PEACE IN OUR TIME... THE CHORLTON DRIFT

by Manchester Area Psychogeographic

Friday October 31, as we look up into the night someone shot a cop in the suburbs of Victorian Manchester. Two Irish labourers were first convicted. Then the notorious villain and antihero Charles Peace confessed. And later someone disinterred the cop's body… Meet at the Seymour on the junction of Seymour Grove and Upper Chorlton Road, 7.00pm. Thence to Chorlton Green, and Jackson's Boat.

If MAP actions have in the past failed to get many people out of their beds during daylight hours, the Halloween descent upon the unsuspecting folk of Chorlton notched up our highest number of drifters so far. And credit is due in this respect to the welcome appearance of comrades from West Yorkshire. Its funny how, in a pub full of pissed people, you generally manage to recognise the other psychogeographers, even if you have never been introduced

We explained the story. The pub in question, the Grove, formerly the Seymour, stands in the vicinity of the shooting of a policeman, killed according to the records by the infamous burglar and desperado, Charles Peace. This was on the night of August 1-2, 1876. Peace confessed to the killing when he was in prison awaiting execution for other crimes. Prior to his confession, three brothers from Co. Mayo, Frank, John, and William Habron, were arrested for the Chorlton murder. It was said they had a feud with the cop, P.C. Cock, and were overheard talking about it in a pub. Several witnesses said they'd plotted to blow him away. Peace claimed he witnessed their trial from the public gallery of the courtroom. William Habron was found guilty and sentenced to hang. He had his sentence commuted and was sent to Portland Prison to do penal servitude for life. William had been breaking limestone for two years when Charles Peace confessed.

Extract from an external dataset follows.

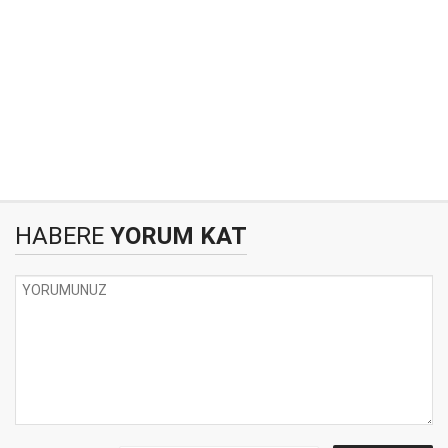
HABERE
YORUM KAT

Confusion reigns as to where exactly the murder occurred. It may have been outside the Grove pub itself, or, according to one senior citizen we chatted to at a bus stop, it may have happened over the road, in front of an old wall. There is a legend of a bullet hole in some brickwork, but we couldn't see one in the dark. Peace said he fired one shot wide, which may have embedded itself in a wall, before he fired the fatal round, which, on impact, caused Cock to utter his last words: "Ah, you bugger." We walked off towards Chorlton Green, where the tale continues.

En route, near the baths, we gathered round a modest Edwardian semi at 51 Kepel Road where another set of brothers once lived, who also, according to some sources, have crimes to answer for. For this is the birthplace of the Gibbs - Maurice, Barry and Robin. Yes, the Bee Gees lived, and presumably learned to sing, in Chorlton, and first sang in public, it is said, at the Gaumont Cinema nearby, before emigrating to Australia in 1958.

Pressing on to the Royal Oak (the same name, but probably not the same building, as the pub the Habrons were overheard dissing the copper in), we stopped for a pint and plotted a route to Chorlton Green Cemetery.

PC Cock was originally buried here. But his gravestone was vandalised and they moved it, and possibly him, somewhere else. Where? Again we encountered conflicting accounts from all sources. Possibly the stone was kept at the former police headquarters on Chester Road. Our OAP informant told us it was at another police stronghold in Preston. But Chorlton Green is not a Peaceful place, we realised. The Horse and Jockey caters wholeheartedly for the youth market these days and unfortunately the Beech, undergoing repairs and refurbishment, may go the same way. Beech Road is fully gentrified, restaurants and wine bars proliferate. We ended up in an example, the Lead Station - where we felt thoroughly out of place but proud to be so. Formerly it had been the local cop shop, where PC Cock presumably kept his helmet.

And what happened to Peace? He hanged, at Armley Prison in Leeds, on February 25, 1879. Refusing to wear the white hood, he said, "Don't. I want to look".